■ Exercise aim
Pull out every line of the items below that contains the string "EDGE". Case counts.

■ Given records
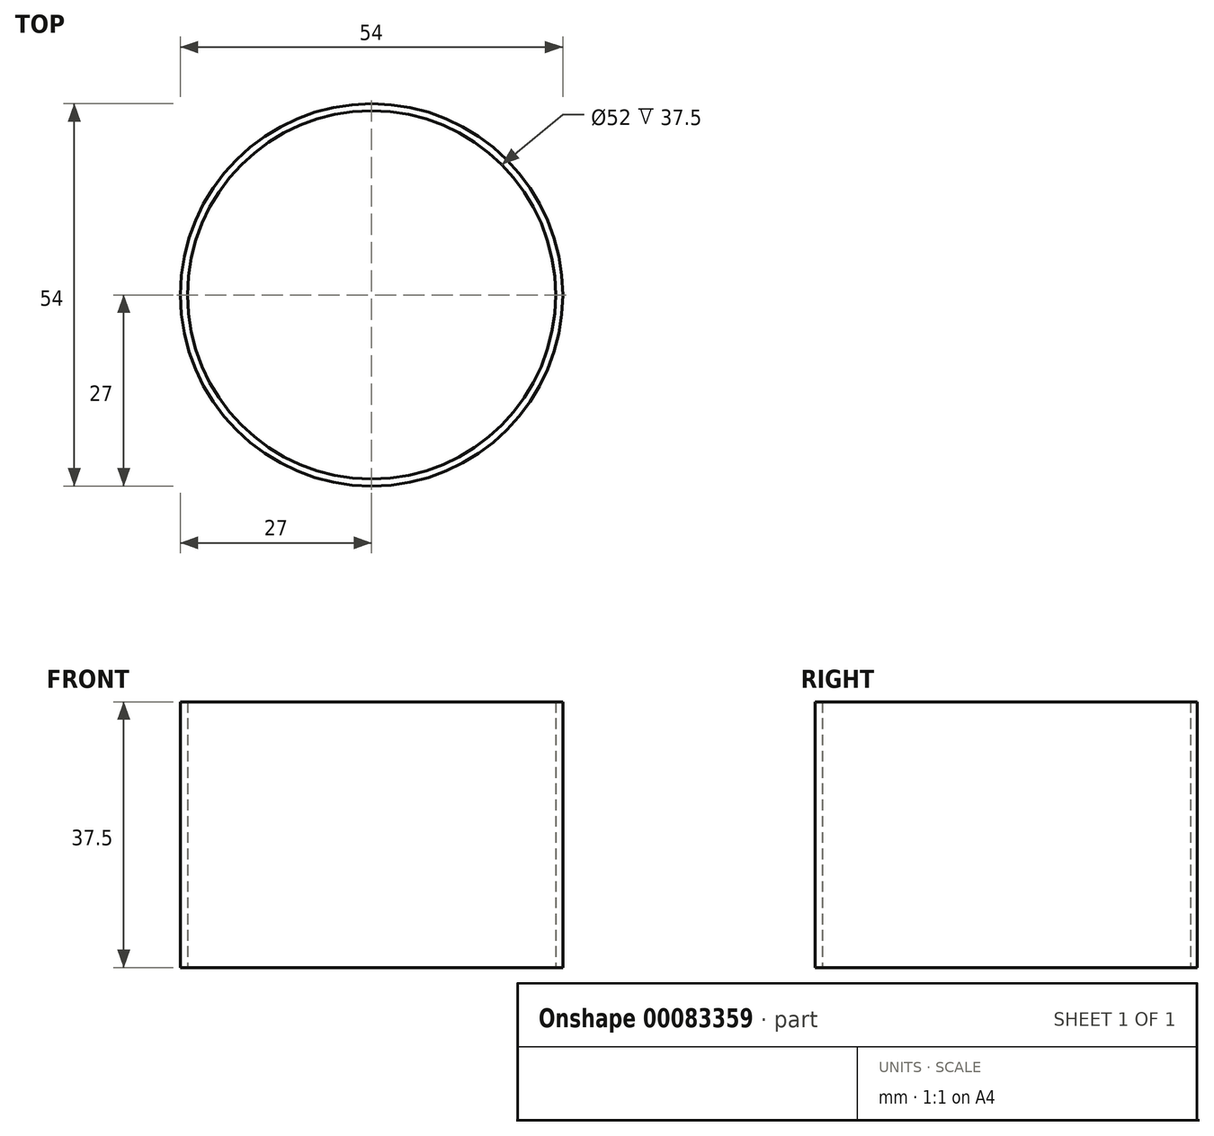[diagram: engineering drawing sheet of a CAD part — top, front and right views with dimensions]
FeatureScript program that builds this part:
annotation { "Feature Type Name" : "Feature", "Feature Type Description" : "" }
export const myFeature = defineFeature(function(context is Context, id is Id, definition is map)
    precondition{}
    {
        {
            var Q0;
            Q0=qCreatedBy(makeId("Top.planeOp"),FACE);
            var sketch = newSketch(context, id + "F0", { "sketchPlane" : qUnion([Q0])});
            skCircle(sketch, "E0", {"center": v(0, 0) * mm, "radius": 26 * mm});
            skCircle(sketch, "E1.0", {"center": v(0, 0) * mm, "radius": 27 * mm});
            skSolve(sketch);
        }
        {
            var Q0;
            Q0=makeQuery(id+"F0.imprint","IMPRINT",FACE,{"disambiguationData":[TD([[makeQuery(id+"F0.imprint","IMPRINT",EDGE,{"derivedFrom":sQuery(id+"F0.wireOp",EDGE,"E0")}),-1.0]])]});
            extrude(context, id + "F1", {"entities" : qUnion([Q0]), "depth" : 37.5 * mm});
        }
    });
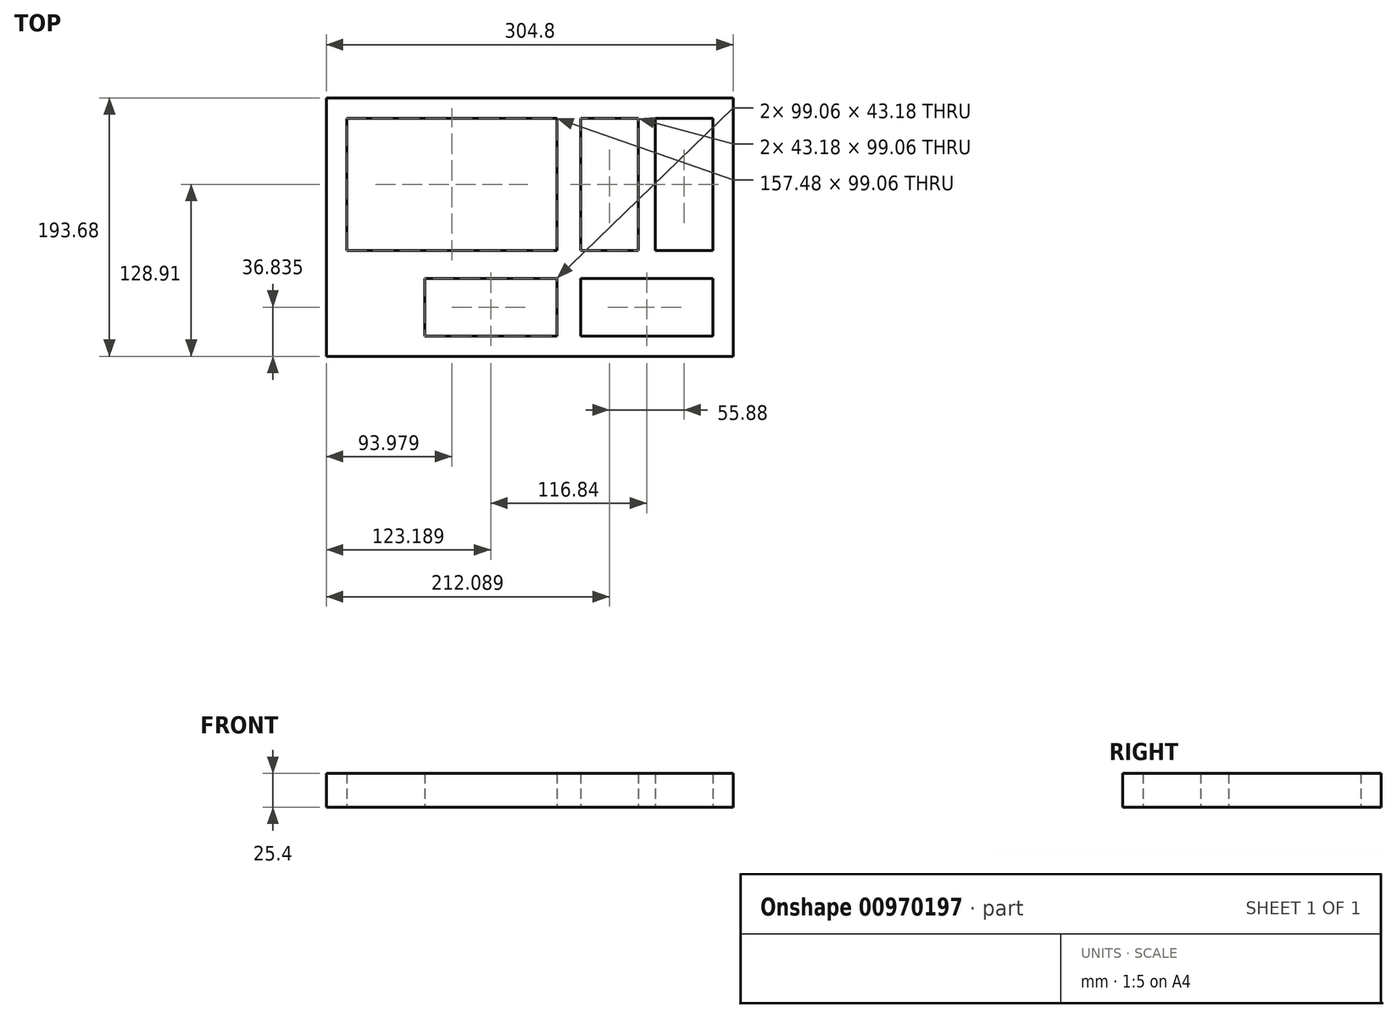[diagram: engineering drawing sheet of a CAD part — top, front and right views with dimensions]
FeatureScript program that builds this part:
annotation { "Feature Type Name" : "Feature", "Feature Type Description" : "" }
export const myFeature = defineFeature(function(context is Context, id is Id, definition is map)
    precondition{}
    {
        {
            var Q0;
            Q0=qCreatedBy(makeId("Top.planeOp"),FACE);
            var sketch = newSketch(context, id + "F0", { "sketchPlane" : qUnion([Q0])});
            skLineSegment(sketch, "E0.bottom", {"start": v(-47.2, 144.73) * mm, "end": v(257.6, 144.73) * mm});
            skLineSegment(sketch, "E0.top", {"start": v(-47.2, -48.95) * mm, "end": v(257.6, -48.95) * mm});
            skLineSegment(sketch, "E0.left", {"start": v(-47.2, 144.73) * mm, "end": v(-47.2, -48.95) * mm});
            skLineSegment(sketch, "E0.right", {"start": v(257.6, 144.73) * mm, "end": v(257.6, -48.95) * mm});
            skLineSegment(sketch, "E1.bottom", {"start": v(-31.96, 129.49) * mm, "end": v(125.52, 129.49) * mm});
            skLineSegment(sketch, "E1.top", {"start": v(-31.96, 30.43) * mm, "end": v(125.52, 30.43) * mm});
            skLineSegment(sketch, "E1.left", {"start": v(-31.96, 129.49) * mm, "end": v(-31.96, 30.43) * mm});
            skLineSegment(sketch, "E1.right", {"start": v(125.52, 129.49) * mm, "end": v(125.52, 30.43) * mm});
            skLineSegment(sketch, "E2.bottom", {"start": v(143.3, 129.49) * mm, "end": v(186.48, 129.49) * mm});
            skLineSegment(sketch, "E2.top", {"start": v(143.3, 30.43) * mm, "end": v(186.48, 30.43) * mm});
            skLineSegment(sketch, "E2.left", {"start": v(143.3, 129.49) * mm, "end": v(143.3, 30.43) * mm});
            skLineSegment(sketch, "E2.right", {"start": v(186.48, 129.49) * mm, "end": v(186.48, 30.43) * mm});
            skLineSegment(sketch, "E3.bottom", {"start": v(199.18, 129.49) * mm, "end": v(242.36, 129.49) * mm});
            skLineSegment(sketch, "E3.top", {"start": v(199.18, 30.43) * mm, "end": v(242.36, 30.43) * mm});
            skLineSegment(sketch, "E3.left", {"start": v(199.18, 129.49) * mm, "end": v(199.18, 30.43) * mm});
            skLineSegment(sketch, "E3.right", {"start": v(242.36, 129.49) * mm, "end": v(242.36, 30.43) * mm});
            skLineSegment(sketch, "E4.bottom", {"start": v(143.3, 9.47) * mm, "end": v(242.36, 9.47) * mm});
            skLineSegment(sketch, "E4.top", {"start": v(143.3, -33.7) * mm, "end": v(242.36, -33.7) * mm});
            skLineSegment(sketch, "E4.left", {"start": v(143.3, 9.47) * mm, "end": v(143.3, -33.7) * mm});
            skLineSegment(sketch, "E4.right", {"start": v(242.36, 9.47) * mm, "end": v(242.36, -33.7) * mm});
            skLineSegment(sketch, "E5.bottom", {"start": v(26.46, 9.47) * mm, "end": v(125.52, 9.47) * mm});
            skLineSegment(sketch, "E5.top", {"start": v(26.46, -33.7) * mm, "end": v(125.52, -33.7) * mm});
            skLineSegment(sketch, "E5.left", {"start": v(26.46, 9.47) * mm, "end": v(26.46, -33.7) * mm});
            skLineSegment(sketch, "E5.right", {"start": v(125.52, 9.47) * mm, "end": v(125.52, -33.7) * mm});
            skSolve(sketch);
        }
        {
            var Q0;
            Q0=makeQuery(id+"F0.imprint","IMPRINT",FACE,{"disambiguationData":[TD([[makeQuery(id+"F0.imprint","IMPRINT",EDGE,{"derivedFrom":sQuery(id+"F0.wireOp",EDGE,"E0.bottom")}),-1.0]])]});
            extrude(context, id + "F1", {"entities" : qUnion([Q0]), "depth" : 25.4 * mm, "offsetDistance" : 25.4 * mm});
        }
    });
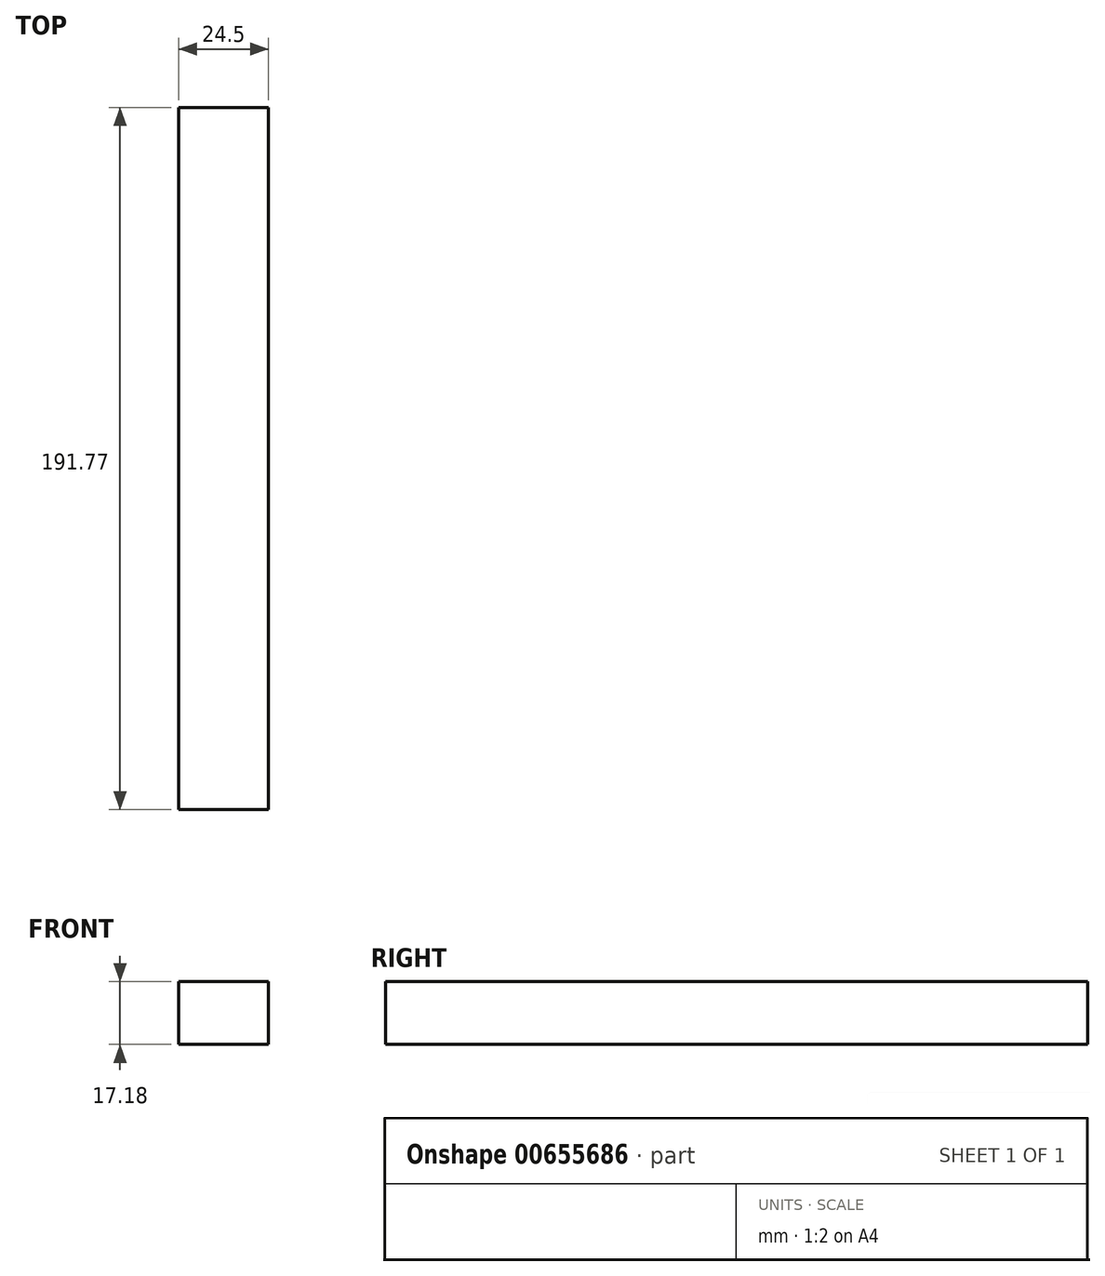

■ Result of the task
            Q0=makeQuery(id+"F0.imprint","IMPRINT",FACE,{"disambiguationData":[TD([[makeQuery(id+"F0.imprint","IMPRINT",EDGE,{"derivedFrom":sQuery(id+"F0.wireOp",EDGE,"E0")}),-1.0]])]});
            Q0=makeQuery(id+"F0.imprint","IMPRINT",FACE,{"disambiguationData":[TD([[makeQuery(id+"F0.imprint","IMPRINT",EDGE,{"derivedFrom":sQuery(id+"F0.wireOp",EDGE,"E0.bottom")}),-1.0]])]});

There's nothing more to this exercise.